Exercise inputs section start

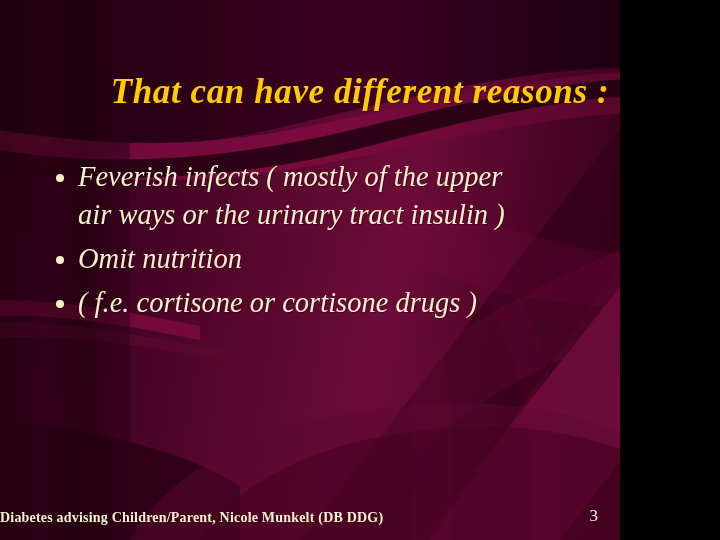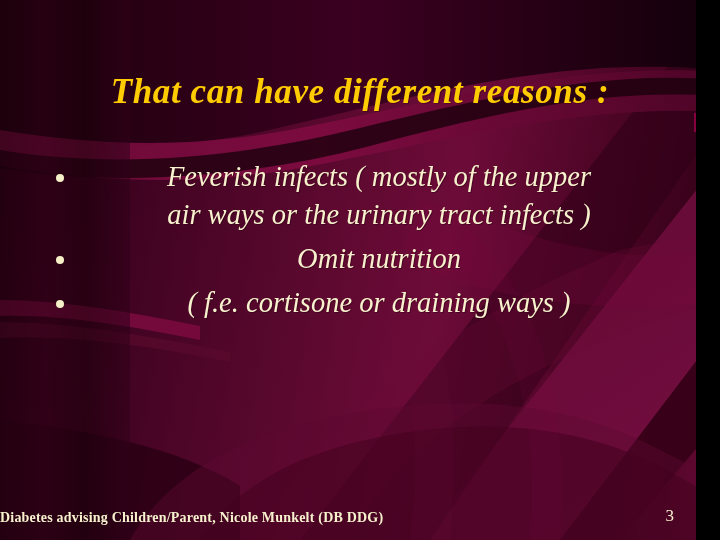--- a/index.html
+++ b/index.html
@@ -2,21 +2,21 @@
 <html><head>
 <meta charset="utf-8">
 <style>
   html, body {
     margin: 0;
     padding: 0;
     background: #000;
   }
   #slide {
     position: relative;
-    width: 696px;
+    width: 620px;
     height: 540px;
     overflow: hidden;
     background: #be185d;
     font-family: "Liberation Serif", "DejaVu Serif", serif;
     user-select: none;
   }
 
   
   .bg-base {
     position: absolute;
@@ -62,21 +62,20 @@
     top: 158px;
     width: 624px;
     margin: 0;
     padding: 0;
     list-style: none;
   }
   .bullet-item {
     display: flex;
     align-items: flex-start;
     margin-bottom: 6px;
-    text-align: center;
   }
   .bullet-dot {
     flex: 0 0 auto;
     width: 8px;
     height: 8px;
     border-radius: 50%;
     background: #f6f0c8;
     margin-top: 16px;
     margin-right: 14px;
   }
@@ -186,37 +185,37 @@
   </svg>
 
   <div class="title">That can have different reasons :</div>
 
   <ul class="body-list">
 
     <li class="bullet-item">
       <span class="bullet-dot"></span>
       <span class="bullet-text">
         <span>Feverish infects ( mostly of the upper</span>
-        <span class="line2">air ways or the urinary tract infects )</span>
+        <span class="line2">air ways or the urinary tract insulin )</span>
       </span>
     </li>
 
 
     <li class="bullet-item">
       <span class="bullet-dot"></span>
       <span class="bullet-text">
         <span>Omit nutrition</span>
       </span>
     </li>
 
 
     <li class="bullet-item">
       <span class="bullet-dot"></span>
       <span class="bullet-text">
-        <span class="line2">( f.e. cortisone or draining ways )</span>
+        <span class="line2">( f.e. cortisone or cortisone drugs )</span>
       </span>
     </li>
 
   </ul>
 
   <div class="footer-note">Diabetes advising Children/Parent, Nicole Munkelt (DB DDG)</div>
   <div class="page-number">3</div>
 
 </div>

Exercise inputs section end

Search the data above and return each line in which "tract" occurs.

-        <span class="line2">air ways or the urinary tract infects )</span>
+        <span class="line2">air ways or the urinary tract insulin )</span>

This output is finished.